A 16th century tapestry, stolen from the Spanish government in 1979, has been found by the U.S. Immigration and Customs Enforcement.
Stolen from a cathedral located in Roda de Isabena, Spain, the tapestry depicts the Virgin Mary holding her infant son, Jesus, and Saint Vincent of Saragossa. The painting was among a collection declared national monuments in 1924 by royal decree.
It wasn't until 2010 that the tapestry resurfaced for sale at the Brussels Antiques and Fine Arts Fair in Brussels, Belgium, after having traveled from Spain to Milan. From Brussels, the painting was sold at auction for $369,000 to a business in Houston, Texas.
At that point, The Spanish Civil Guard's Heritage Protection Group called upon the U.S. Immigration and Customs Enforcement's Homeland Security Investigations (HSI) agents to help seize the historic piece of artwork, according to Richard Halverson, assistant special agent in charge at HSI in Houston.

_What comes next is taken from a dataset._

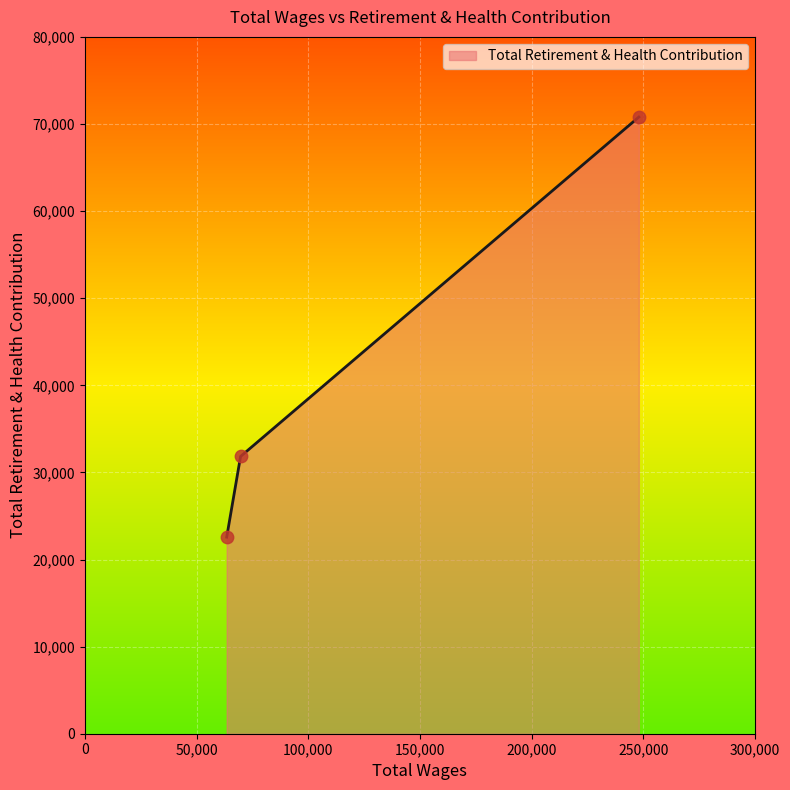

What is the sum of all values?

125197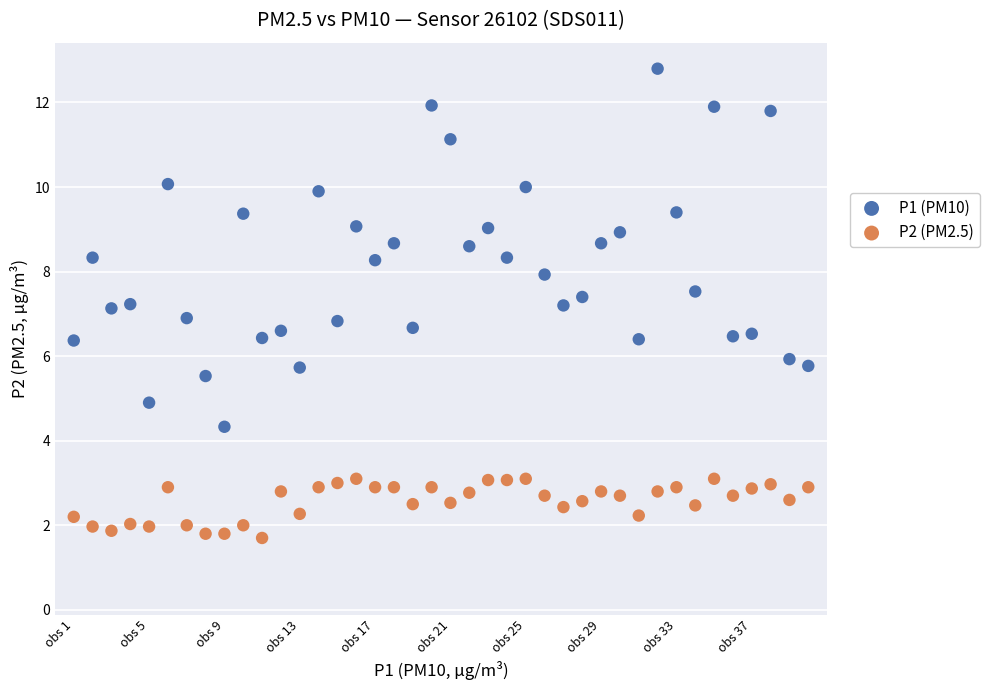

Across all data points, what is the range of Y values (max minus min)?

11.1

"HSI understands the cultural and historical significance of protecting a country's treasures," said Brian M. Moskowitz, special agent in charge of HSI Houston, in a press release. "Our special agents are at the forefront of the effort to identify and return these important items to their lawful owners in the same way we would want our global partners to return America's artifacts in the event they were ever stolen."
The tapestry was reclaimed by the HSI local initiative in Houston called "Hidden Relic," but Halverson says tracking down the "illicit trafficking of cultural property is part of what HSI does as a whole."
Asked whether the small boutique in Houston will be refunded the money it paid for the tapestry, Halverson replied, "I don't know, that's between them and the auction house."
Halverson says HSI does not know how this artifact was brought into the United States or whether the gallery smuggled it in.
"They may have declared it not knowing it had been stolen," he said.
It order to try to deter the smuggling of stolen cultural properties in and out of America, Halverson said HSI agents are conducting "outreach programs with local galleries and encouraging them to report anything they might find suspicious about a piece of art."
As of now, the 16th century tapestry is being held in Houston, "under lock and key," says Halverson. HSI will work with the Spanish government to ensure the artifact's safe return home to its native country.